L'idée consiste à combiner une œuvre de bienfaisance et un commerce qu'il ouvre rue Valentin :
COMMERCE DE BOIS
L. TANNIGER ayant ouvert un commerce de bois, avise le public qu'il a à sa disposition du bois de première qualité.
Gros et détail, rendu au bûcher au prix courant dans la ville. Un prochain article donnera au public des détails sur le but de ce travail.
Adresser les commandes: Maupas 29 ou au chantier rue Valentin 13.
L'Estafette, Lausanne, mardi 22 octobre 1889, p. 1.
Dans sa démarche, Louis Tanniger gagne le soutien des autorités locales dont celle du ministre Grobet qui voit d'un bon œil ces activités caritatives :
On nous écrit:
Monsieur le Rédacteur,
Permettez-moi d'emprunter la voie de votre journal pour recommander au public une œuvre nouvelle, qui, nous l'espérons, rendra de bons services et trouvera l'appui et les encouragements dont elle a besoin.
Sous les auspices de la Mission intérieure, un chantier de travail a été ouvert au Valentin, nº 13, sous la direction de M. Tanniger. Les hommes momentanément sans occupation peuvent y aller scier et fendre du bois, moyennant une rétribution convenable.
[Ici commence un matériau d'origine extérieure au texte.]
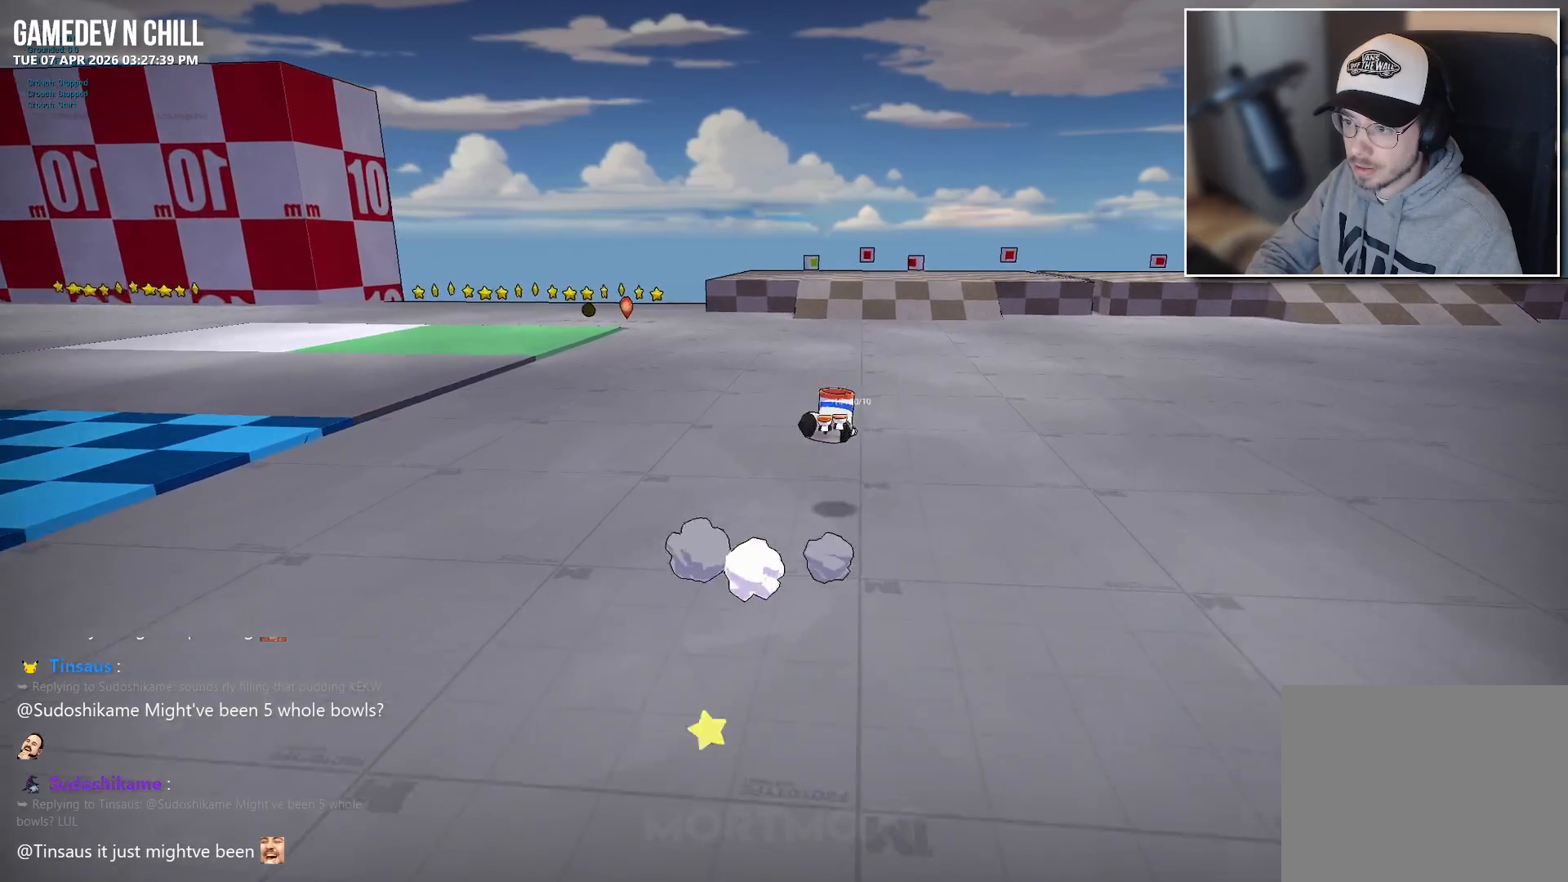
{"buttons": [], "left_stick": "up", "right_stick": "center", "events": [[150, "A", "down"], [233, "A", "up"]]}
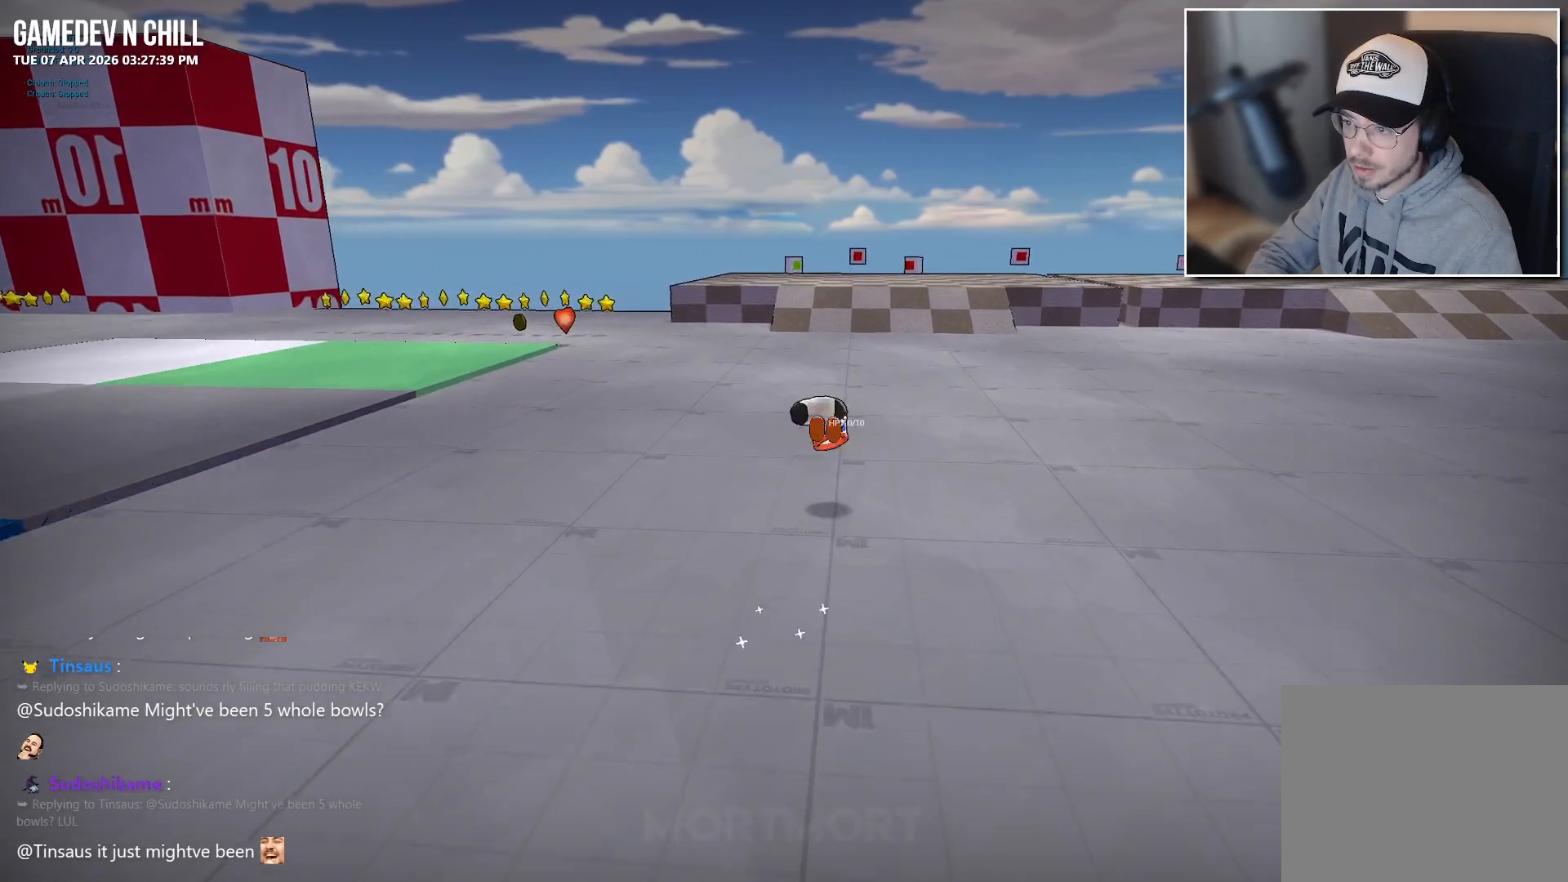
{"buttons": [], "left_stick": "up", "right_stick": "center", "events": [[33, "B", "down"], [150, "B", "up"]]}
Des carnets de bons sont remis aux personnes qui estiment avec raison qu'il ne faut pas donner d'argent à la porte, mais qui craignent aussi de renvoyer avec les fainéants de profession les vrais nécessiteux. Le bon de travail, dédaigné par les rentiers de la paresse, sera apprécié par l'homme qui préfère au pain de l'aumône celui qu'il a pu gagner. On délivre aussi d'autres bons pour les dons de bois aux familles indigentes.
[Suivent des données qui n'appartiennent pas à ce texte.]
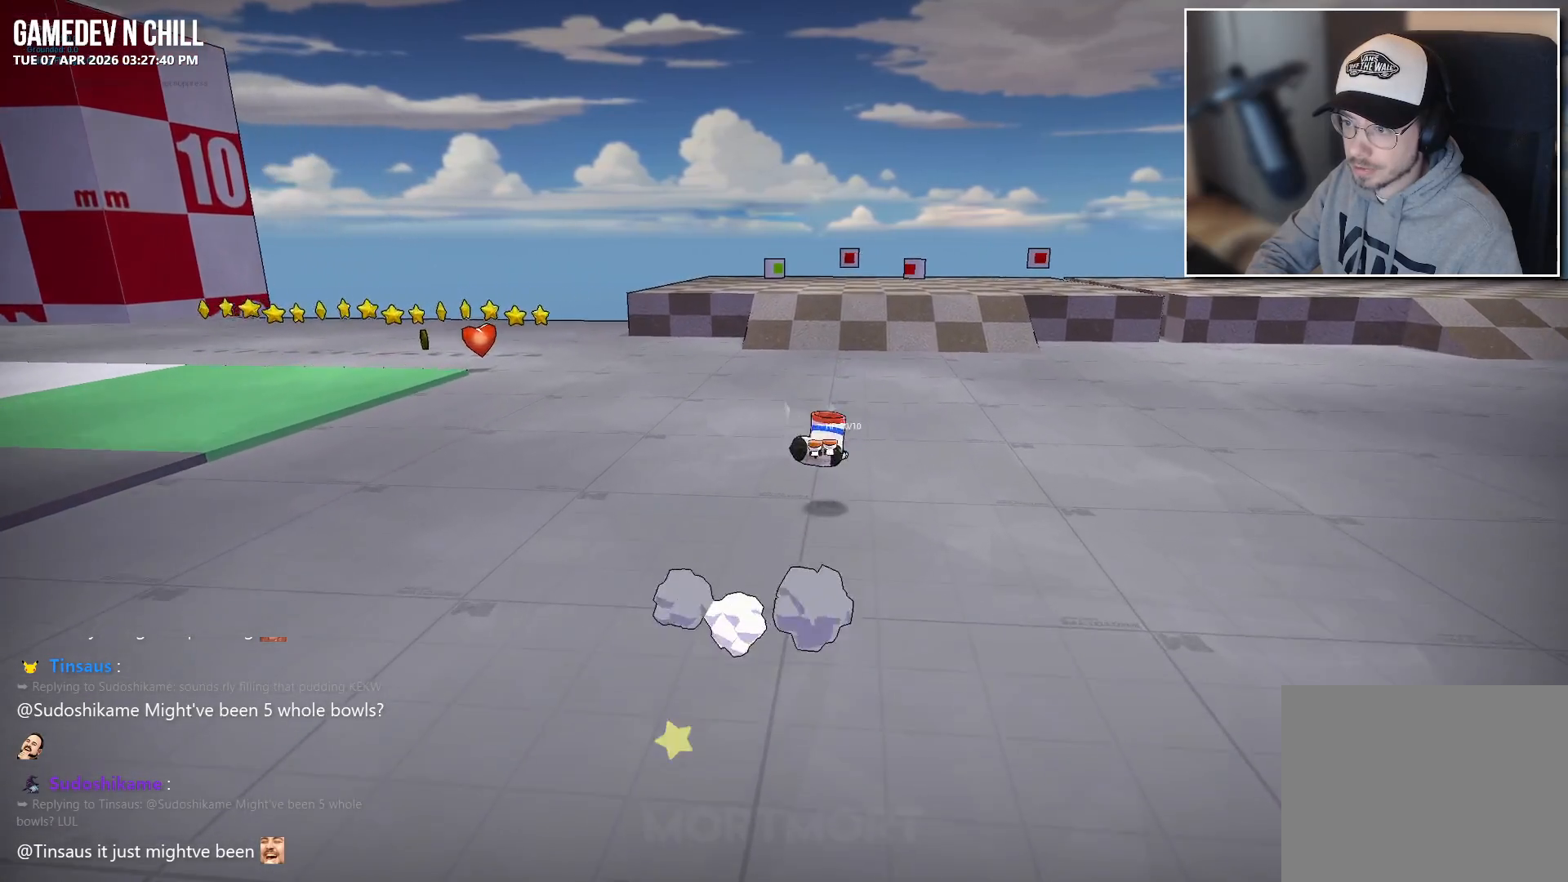
{"buttons": ["B"], "left_stick": "up", "right_stick": "center", "events": [[433, "B", "down"]]}
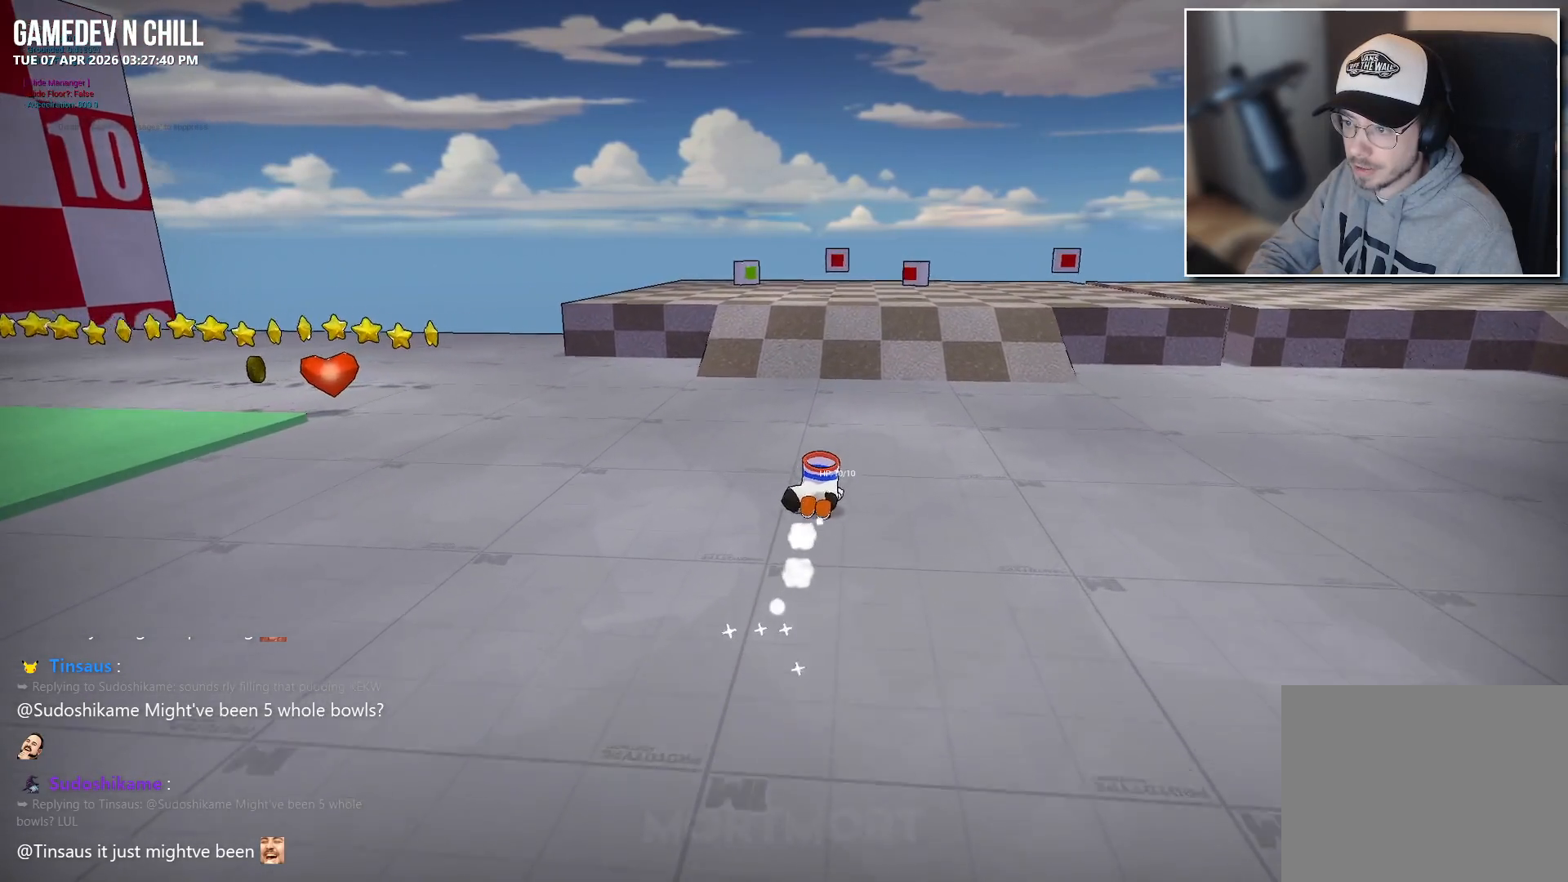
{"buttons": [], "left_stick": "up", "right_stick": "center", "events": [[50, "B", "up"], [217, "A", "down"], [300, "A", "up"]]}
Plus le chantier aura de personnes disposées à s'y fournir de bois, plus il pourra procurer de travail aux malheureux en quête d'emploi.
Les demandes de bons et les commandes de bois doivent être adressées à M. Tanniger, chantier du Valentin, nº 13.
Agréez, etc.
E. Grobet, ministre.
Nouvelliste Vaudois, Lausanne, mardi 5 novembre 1889, p. 3.
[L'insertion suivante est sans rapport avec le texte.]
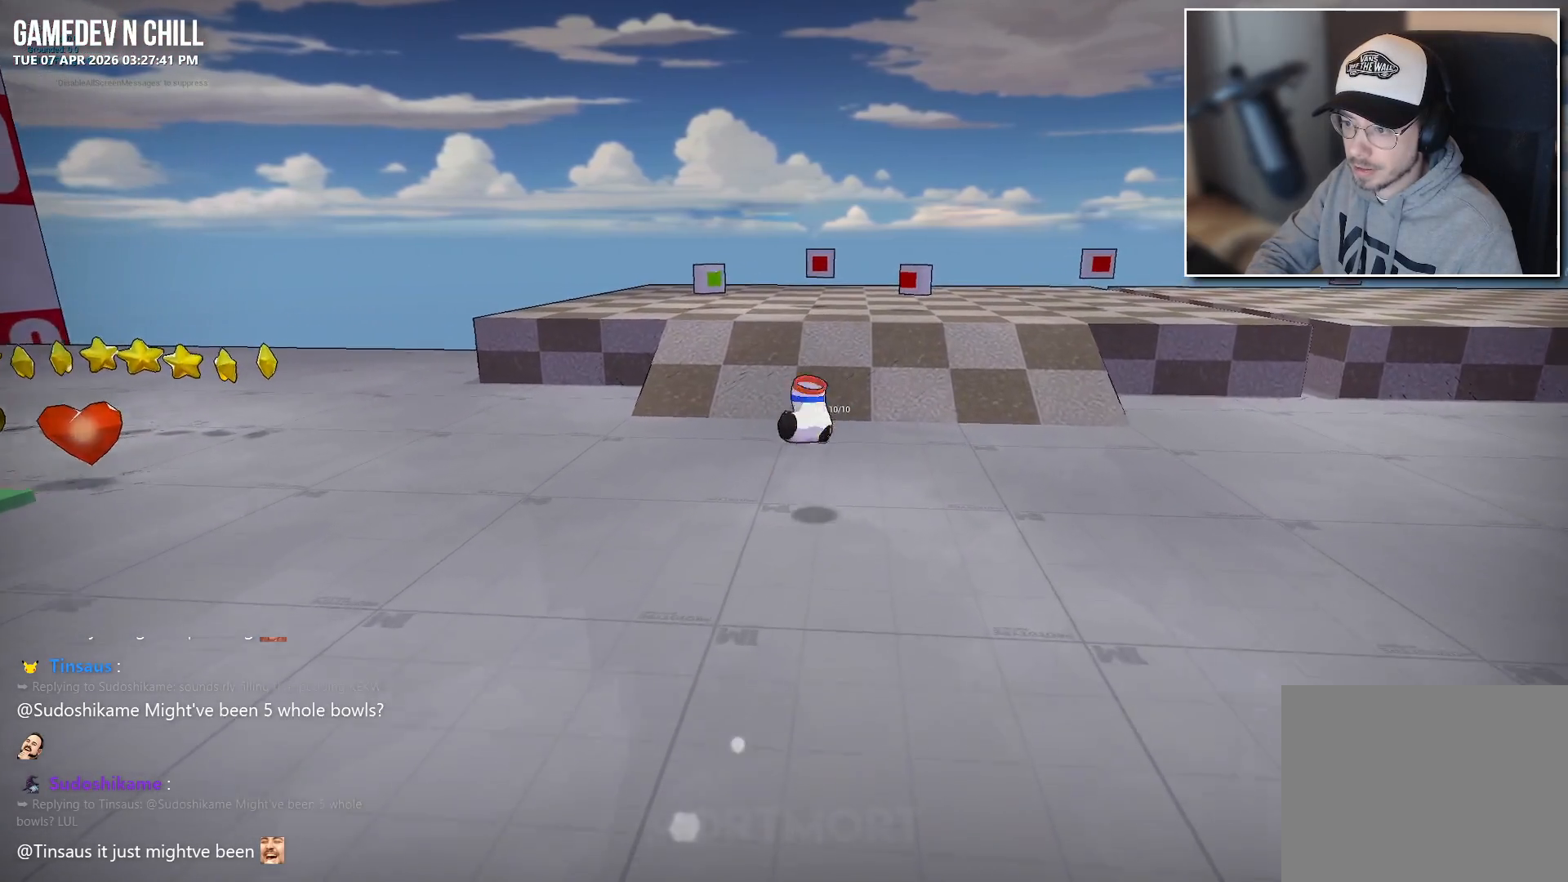
{"buttons": [], "left_stick": "up", "right_stick": "center", "events": [[267, "right_stick", "up-left"], [450, "right_stick", "center"]]}
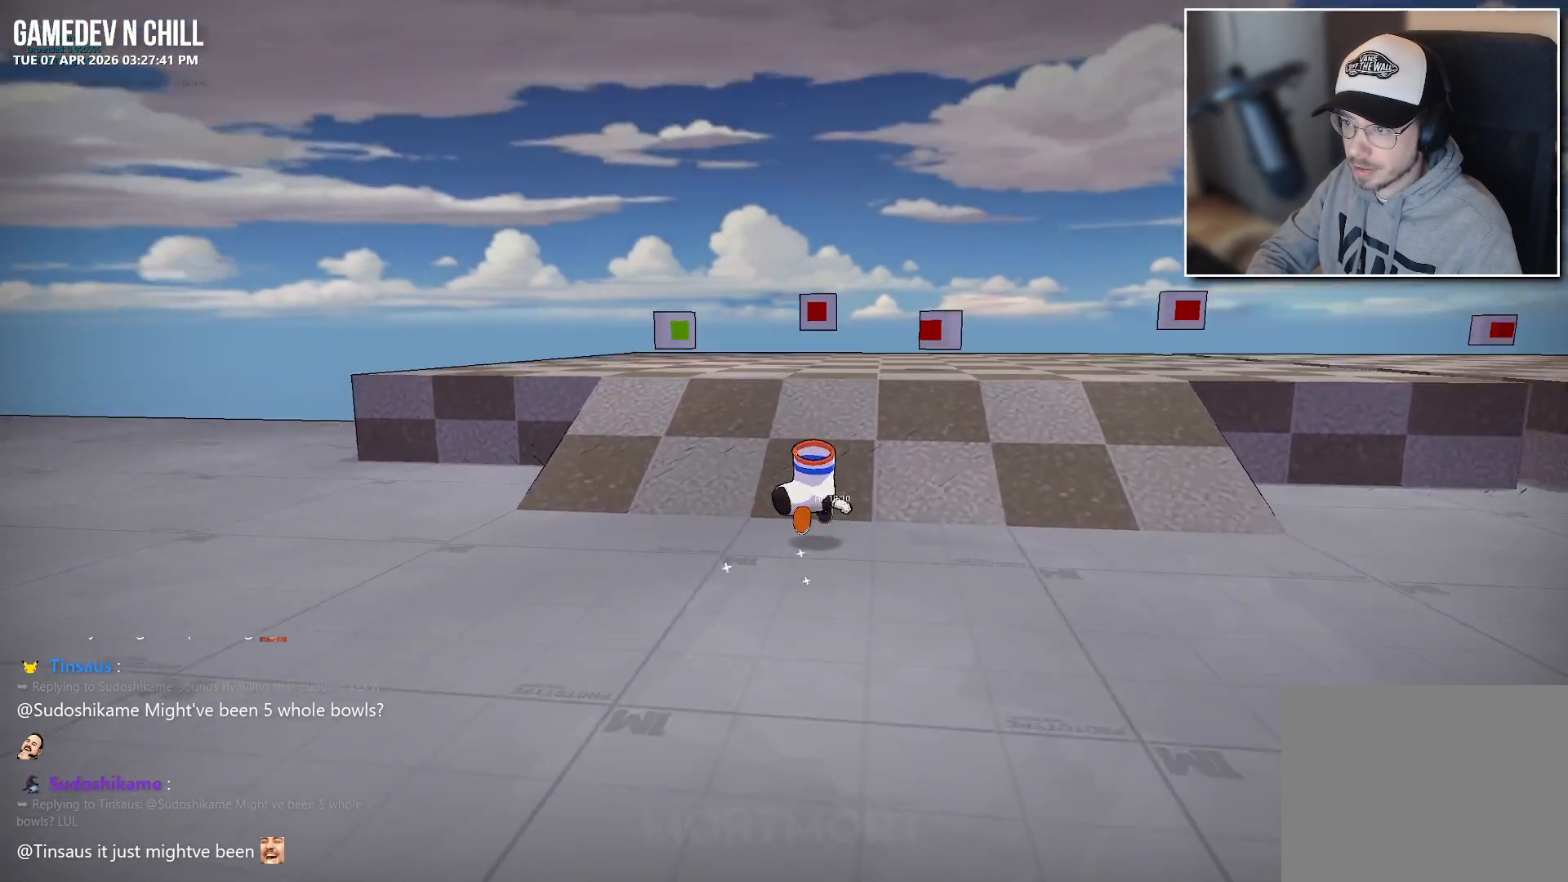
{"buttons": [], "left_stick": "up", "right_stick": "center", "events": []}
L'affaire prospère puisque Tanniger est à la recherche d'un nouvel appartement en mai de l'année suivante :
On demande à louer dans le quartier du Maups, St-Roch et Valentin, un appartement de 5 à 7 pièces, si possible avec jardin, pour le 24 septembre. S'adresser à L. Tanniger, Maupas 29.
Feuille d'avis de Lausanne, Lausanne, mardi 27 mai 1890, p. 6.
Quelques semaines plus tard, le couple et ses nombreux enfants emménagent à leur nouvelle adresse :
Changement de domicile
27537 Les personnes que cela peut intéresser sont avisées que J. [sic] Tanniger, directeur du chantier de bienfaisance, a transféré son domicile
6, Chemin Neuf, 6.
Feuille d'avis de Lausanne, Lausanne, samedi 27 septembre 1890, p. 6.
Régulièrement, la presse rend hommage à l'œuvre réalisée par Tanniger :
Chantier de bienfaisance
[...]
Si l'on considère que la plupart de ceux qui se présentent sont des hommes inhabiles, repoussés de partout, souvent même des infirmes et des valétudinaires, on comprendra les services rendus par cette entreprise, qui n'a eu jusqu'ici à solliciter de la libéralité publique aucun appui, sauf celui des bons distribués, et se suffit à elle-même, employant ses quelques bénéfices qu'elle peut réaliser, à secourir un plus grand nombre de malheureux...
Feuille d'avis de Lausanne, Lausanne, samedi 6 décembre 1890, p. 11-12.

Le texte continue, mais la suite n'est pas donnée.